[Begin Supplied entries]

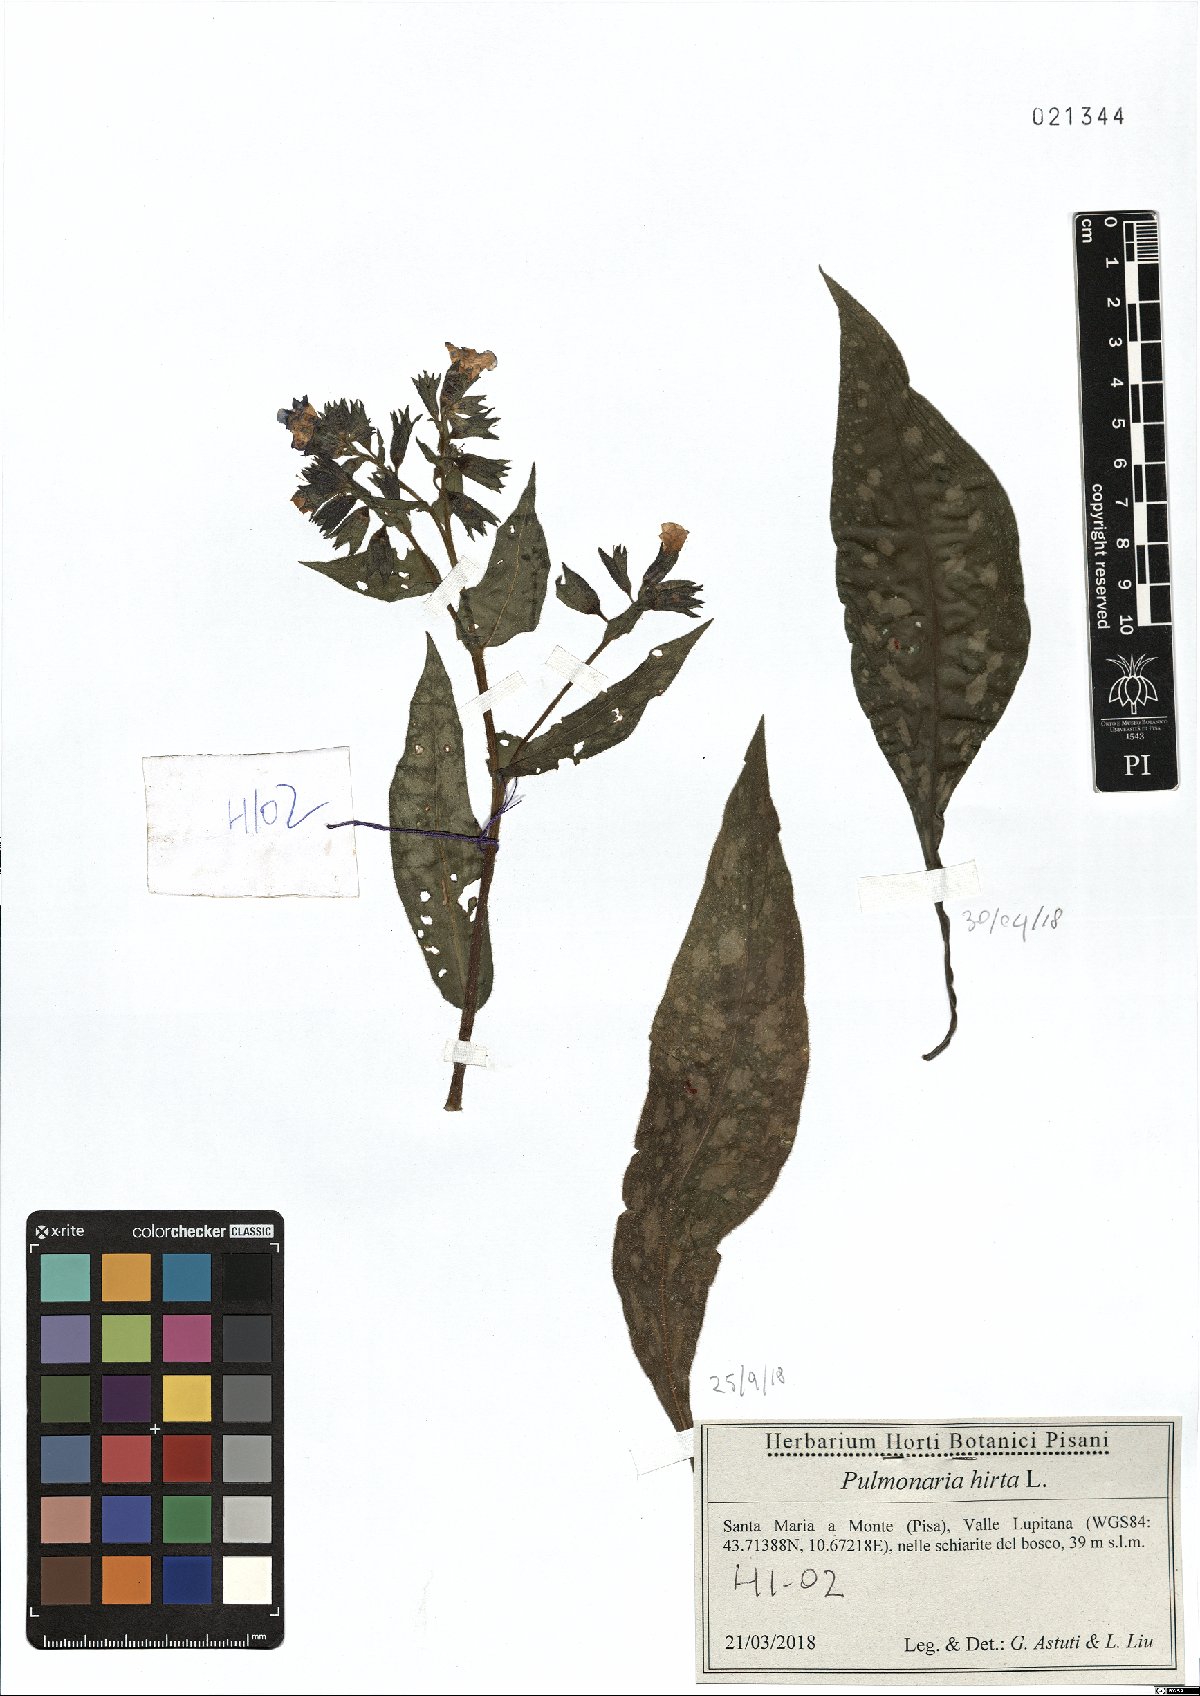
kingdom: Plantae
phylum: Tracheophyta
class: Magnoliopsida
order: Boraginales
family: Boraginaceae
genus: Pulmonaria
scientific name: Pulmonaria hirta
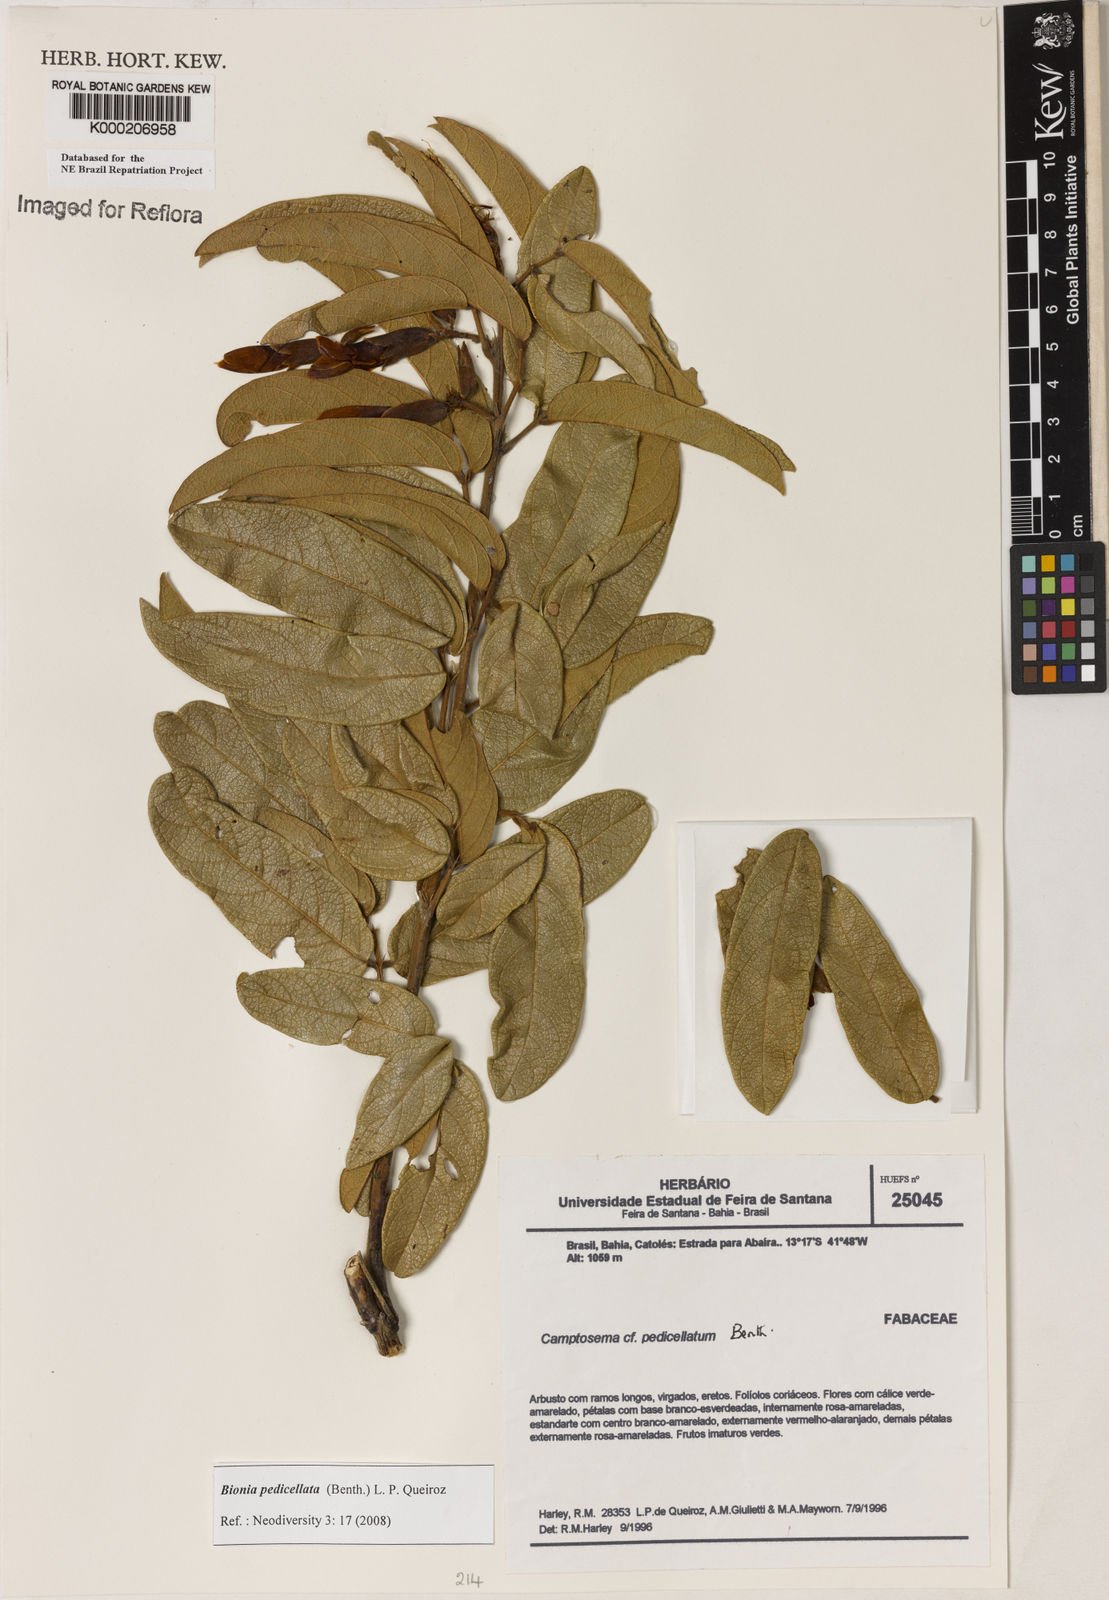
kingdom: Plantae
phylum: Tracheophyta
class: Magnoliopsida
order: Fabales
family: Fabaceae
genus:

[End Supplied entries]

What you should do: Repeat the rows above word for word, starting at the line that contains "order: Boraginales" and ending at the last line of the rows, and leave the pictures out of your answer.

Full response:
order: Boraginales
family: Boraginaceae
genus: Pulmonaria
scientific name: Pulmonaria hirta
kingdom: Plantae
phylum: Tracheophyta
class: Magnoliopsida
order: Fabales
family: Fabaceae
genus:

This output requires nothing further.